The Indonesian government’s pursuit of clemency for Ahmad in Saudi Arabia while ignoring its own continued use of the death penalty is more than just about hypocrisy on the right to life. It’s an expression of recently elected President Joko Widodo’s avowed support for  the death penalty as an “important shock therapy” for drug law violators. Widodo last month denied those same five prisoners’ petitions for clemency on the basis that drug traffickers on death row had “destroyed the future of the nation.” Indonesia ended a four-year unofficial moratorium on the use of the death penalty on March 15, 2013, when it executed by firing squad Adami Wilson, a 48-year-old Malawian national. An Indonesian court had convicted Wilson in 2004 of smuggling one kilogram of heroin into Indonesia.

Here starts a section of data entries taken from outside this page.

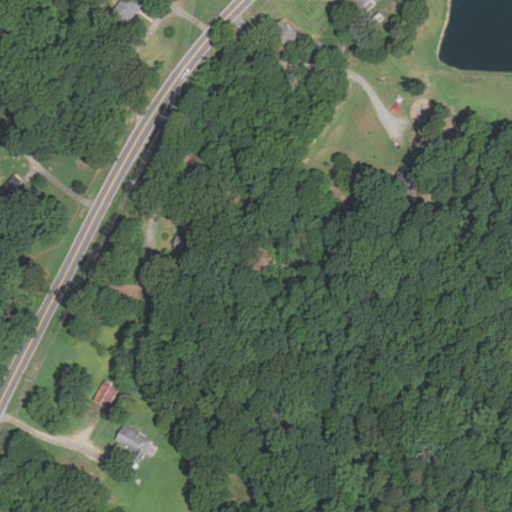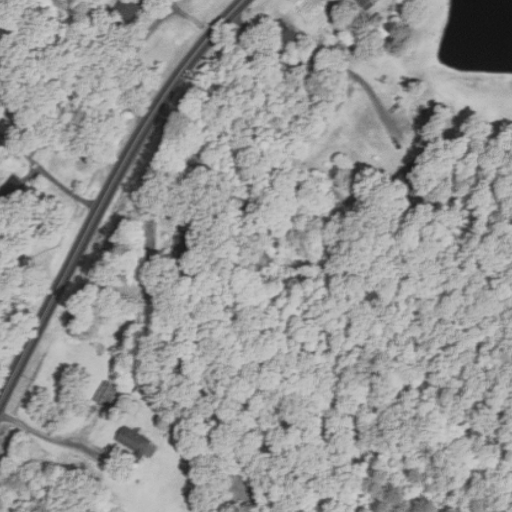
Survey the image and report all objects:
building: (366, 3)
building: (363, 4)
building: (127, 9)
building: (284, 33)
building: (289, 36)
road: (142, 41)
road: (316, 66)
road: (160, 170)
road: (46, 174)
building: (413, 176)
building: (12, 194)
road: (105, 196)
building: (187, 254)
building: (263, 261)
building: (106, 393)
building: (105, 394)
road: (36, 430)
building: (137, 441)
building: (132, 443)
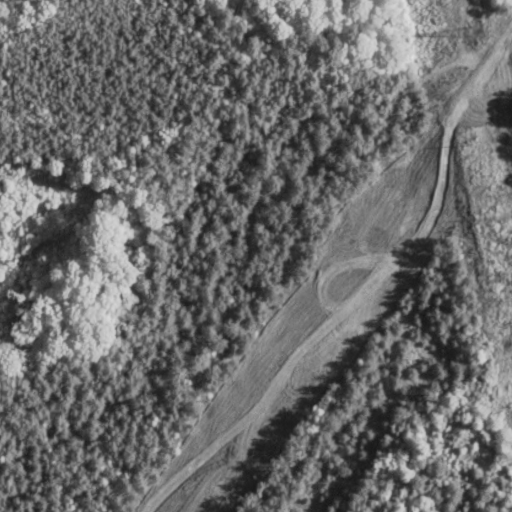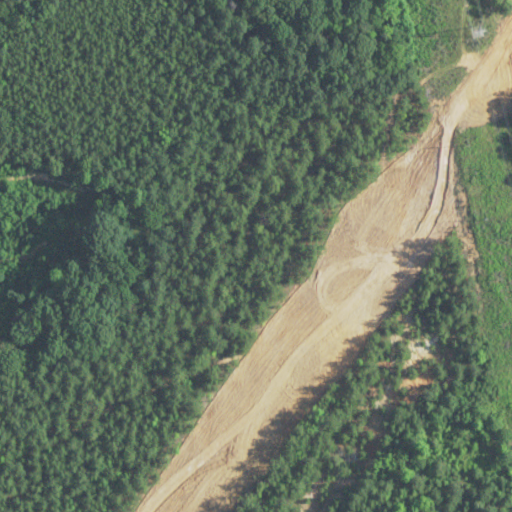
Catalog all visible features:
power tower: (476, 31)
road: (347, 297)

International human rights law limits use of the death penalty to only “the most serious crimes,” typically crimes resulting in death or grievous bodily harm. The United Nations Human Rights Committee and the UN expert on unlawful killings have condemned using the death penalty in drug cases, and the UN high commissioner for human rights and the director of the UN Office on Drugs and Crime have likewise expressed grave concerns about the application of the death penalty for drug offenses. All this makes Indonesia’s application of the death penalty for drug-related convictions particularly odious.

Marco Archer Cardoso Moreira is no less deserving of the Indonesian government’s mercy than Satinah Binti Jumadi Ahmad. President Widodo has an opportunity to demonstrate wise leadership by recognizing the well-documented failure of the death penalty as a crime deterrent and joining the growing number of countries that have abolished capital punishment.